Menurut peraih gelar cum laude saat menyelesaikan studi magister dan doktoral Pendidikan Matematika di Universitas Pendidikan Indonesia (UPI) ini, transparansi dan data NFT yang dapat tersimpan selamanya membuat cocok untuk tujuan berbagi karya ilmiah secara online. “Dengan nftsains.com ini, para peneliti dapat membuat jurnal dan akan diberikan reward secara finansial atas kontribusi mereka kepada komunitas ilmiah.,” ungkap perempuan cantik dan santun kelahiran Bandung, 21 Januari 1968 ini.
Pelajari hal baru
Dalam pandangan Dosen Berprestasi Kopertis IV Jabar dan Banten pada 2007 ini, kemajuan dalam bidang teknologi yang begitu cepat saat ini tentu akan senantiasa memunculkan pertanyaan kepada diri setiap individu yang berjuang untuk menghadirkan solusi bagi manusia lainnya, “Sampai sejauh manakah semua kecanggihan teknologi ini dapat dimaksimalkan?”
“Dari semua yang berkaitan dengan kemajuan teknologi ini tentu saja kemauan untuk selalu mau mempelajari hal-hal baru adalah salah satu kunci yang sangat penting bagi seseorang untuk tetap bisa menghasilkan karya, apapun itu,” kata Poppy yang pada 2014 terpilih sebagai salah satu “100 Inspiring Women” Indonesia.
Kesadaran untuk selalu merasa tidak pernah cukup tahu dan selalu merasa haus untuk belajar semua hal baru inilah yang selalu dirasakan Dosen dengan Penelitian Terbanyak (Hibah Kemenristekdikti 2019), sebagai usaha untuk merangkul kemajuan zaman yang semakin canggih ini.
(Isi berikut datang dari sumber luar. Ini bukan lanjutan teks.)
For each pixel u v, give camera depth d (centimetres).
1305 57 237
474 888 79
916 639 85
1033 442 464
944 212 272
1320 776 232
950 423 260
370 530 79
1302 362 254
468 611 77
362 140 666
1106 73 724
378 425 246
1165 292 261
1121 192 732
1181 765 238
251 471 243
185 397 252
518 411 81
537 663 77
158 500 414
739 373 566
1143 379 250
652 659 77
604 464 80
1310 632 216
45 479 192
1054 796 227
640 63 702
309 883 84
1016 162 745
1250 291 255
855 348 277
“Banyak ide-ide baru yang selalu muncul di dalam isi kepala seorang pembelajar yang tentu harus diolah kembali agar mampu memberikan sebuah solusi. Karena sebagai seorang guru besar yang juga peneliti menjadikannya harus lebih jeli dalam melihat permasalahan-permasalahan yang ada, terutama yang berhubungan langsung dengan segala aktivitas keseharian,” ucap penulis aktif baik secara ilmiah di berbagai jurnal maupun populer di berbagai media massa ini.
Marketplace NFT
Salah satu ide yang akhirnya direalisasikan oleh Ketua Prodi Magister Pendidikan Matematika Pascasarjana Unpas ini adalah membuat marketplace NFT bagi para peneliti. Hal ini mengacu pada sebuah marketplace web 3.0 berbasis teknologi blockchain akhirnya telah dirampungkan dan akan segera bisa diakses di http://nftsains.com.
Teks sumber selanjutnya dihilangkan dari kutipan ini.